TASK 1:
From the Fantastic Negrito interview, quote the passage starting at "He was brilliant, but" and ending at "in concentration camps.".
TASK 2:
According to the Fantastic Negrito interview, in what year did Xavier Dphrepaulezz begin trading as Fantastic Negrito?

DOCUMENT PASSAGE:
Fantastic Negrito publicity photo.

When Xavier Dphrepaulezz was 12 years old, he was thrown out of the family home by his tyrannical father, and tumbled through the California foster care system into a life of crime. Music threw him a lifeline, and having begun trading as Fantastic Negrito in 2014, he finally addresses that scarring relationship in the fuzzed-up alt. blues concept album, Son Of A Broken Man.

“Every song,” he explains, “I wanted it to be about how I felt about my daddy.”

Your father sounds like he was a very complicated man.

He was brilliant, but he was horrible too. Maybe he is the quintessential explanation of human beings, and how we are. Y’know, how we can cure polio and make an HIV vaccine, but then we drop nuclear bombs and put people in concentration camps.

What was it like growing up with him?

We had a huge family, but my dad kept putting all the kids in foster homes. My first memory is him telling me, about my older brother: “Don’t ever say his name.” I had brothers and sisters, and they were being kind of excommunicated. My brother is a historian now, and he goes: “Dad was a lot like Joseph Stalin.” He would ban people. And being sent off to foster homes was like being sent to a gulag.

The title track says: ‘I picked up the pieces and I survived’. Are you ever surprised that you made it?

Yeah. At times I was one step away from being on the other side of this whole thing. I remember almost smoking PCP. I was twelve, on the bus, and someone said it was angel dust, and I thought: “That sounds great.” Just by fate, man, I had to get off at the next stop. I remember being on the ground with a ninemillimeter pointed at my head…

How did you decide what style of music would suit these stories?

I think, when you start making albums in your late forties, you just don’t give a fuck. I just want to be free. Do I want to make shitloads of money? Actually, I don’t. Do I want to be super-famous? Hell no. I want to be free, with the wisdom of a grandpa and the freedom of a teenager. I’ve learnt from albums like The Beatles that what matters is a good song, not the genre. You know when Twitter asks you to describe yourself? I put: ‘Fantastic Negrito, a marketing nightmare’.

Have you found that you’re a very different type of dad?

EXTRACTED DATA:
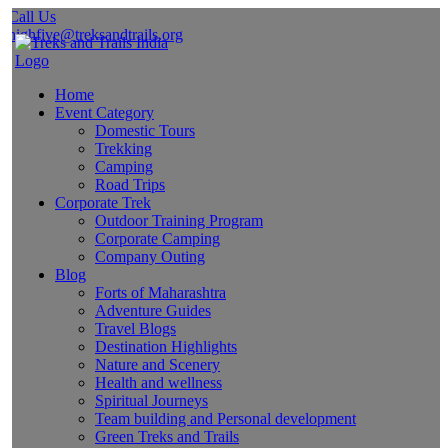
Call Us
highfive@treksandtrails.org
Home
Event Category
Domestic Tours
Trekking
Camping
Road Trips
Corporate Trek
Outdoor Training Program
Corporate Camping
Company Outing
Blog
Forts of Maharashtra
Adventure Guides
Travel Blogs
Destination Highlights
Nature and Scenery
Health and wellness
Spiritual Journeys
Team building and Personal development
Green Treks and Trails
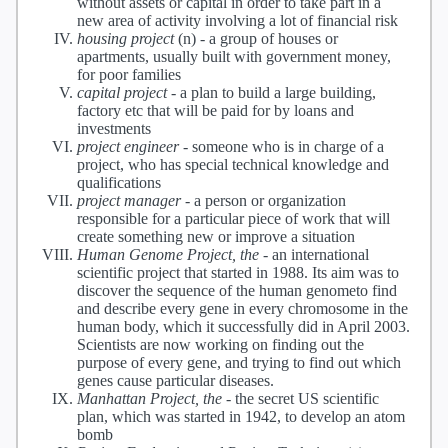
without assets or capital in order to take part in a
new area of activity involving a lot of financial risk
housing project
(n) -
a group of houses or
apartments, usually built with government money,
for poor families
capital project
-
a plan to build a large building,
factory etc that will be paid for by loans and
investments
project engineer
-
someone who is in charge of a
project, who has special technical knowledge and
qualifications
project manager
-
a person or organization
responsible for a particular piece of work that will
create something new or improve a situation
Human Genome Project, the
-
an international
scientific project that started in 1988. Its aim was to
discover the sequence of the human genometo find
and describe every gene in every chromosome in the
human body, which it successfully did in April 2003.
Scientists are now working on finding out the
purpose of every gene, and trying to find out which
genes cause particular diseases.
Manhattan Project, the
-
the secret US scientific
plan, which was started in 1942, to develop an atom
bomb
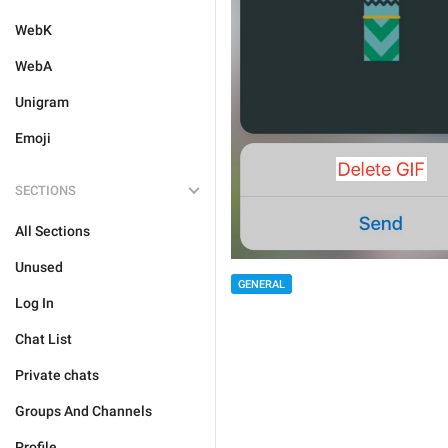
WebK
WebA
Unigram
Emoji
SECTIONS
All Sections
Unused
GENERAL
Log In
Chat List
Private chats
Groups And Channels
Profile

...

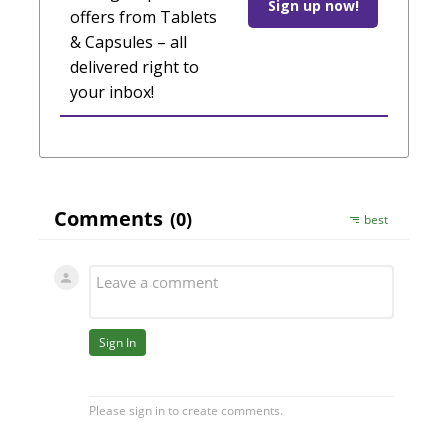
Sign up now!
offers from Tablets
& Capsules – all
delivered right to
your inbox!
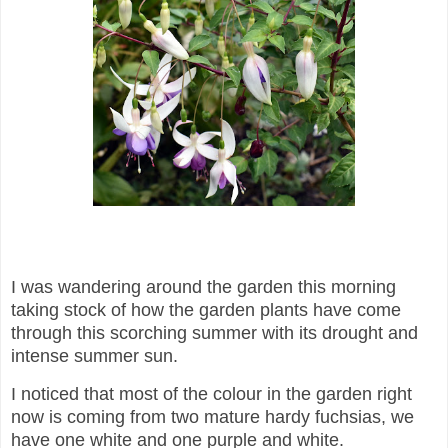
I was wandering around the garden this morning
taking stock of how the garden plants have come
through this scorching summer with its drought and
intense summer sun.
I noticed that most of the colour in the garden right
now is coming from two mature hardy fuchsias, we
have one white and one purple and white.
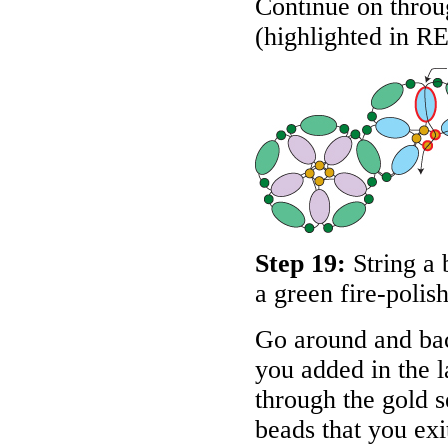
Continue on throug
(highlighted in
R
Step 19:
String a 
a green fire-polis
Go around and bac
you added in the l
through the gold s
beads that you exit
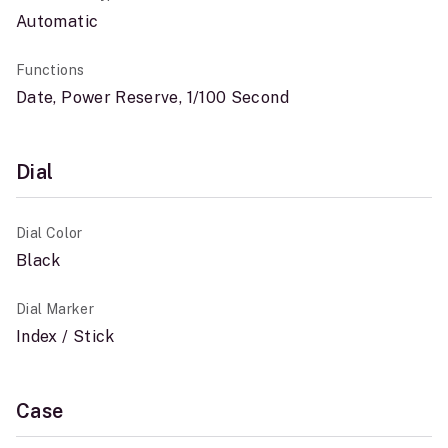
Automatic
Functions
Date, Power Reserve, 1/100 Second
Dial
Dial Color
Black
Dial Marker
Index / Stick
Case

---

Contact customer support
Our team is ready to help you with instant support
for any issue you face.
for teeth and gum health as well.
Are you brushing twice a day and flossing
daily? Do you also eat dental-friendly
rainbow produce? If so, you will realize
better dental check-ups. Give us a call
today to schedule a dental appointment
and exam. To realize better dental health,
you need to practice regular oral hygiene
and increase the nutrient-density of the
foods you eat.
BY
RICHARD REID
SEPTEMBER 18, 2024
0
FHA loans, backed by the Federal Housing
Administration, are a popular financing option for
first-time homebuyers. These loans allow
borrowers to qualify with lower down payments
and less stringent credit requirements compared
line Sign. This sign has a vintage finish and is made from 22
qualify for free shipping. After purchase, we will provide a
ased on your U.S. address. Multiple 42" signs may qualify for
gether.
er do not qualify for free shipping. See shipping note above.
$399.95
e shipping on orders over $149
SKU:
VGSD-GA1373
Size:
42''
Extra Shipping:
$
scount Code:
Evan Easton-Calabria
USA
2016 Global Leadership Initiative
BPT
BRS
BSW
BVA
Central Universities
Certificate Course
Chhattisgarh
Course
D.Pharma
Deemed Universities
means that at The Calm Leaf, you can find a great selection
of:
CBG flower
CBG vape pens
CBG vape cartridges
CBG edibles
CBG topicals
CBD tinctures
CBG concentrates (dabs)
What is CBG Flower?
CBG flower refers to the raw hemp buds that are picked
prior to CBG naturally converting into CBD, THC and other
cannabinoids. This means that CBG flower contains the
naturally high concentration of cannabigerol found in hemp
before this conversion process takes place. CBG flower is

WORKED SOLUTION 1:
He was brilliant, but he was horrible too. Maybe he is the quintessential explanation of human beings, and how we are. Y’know, how we can cure polio and make an HIV vaccine, but then we drop nuclear bombs and put people in concentration camps.

WORKED SOLUTION 2:
2014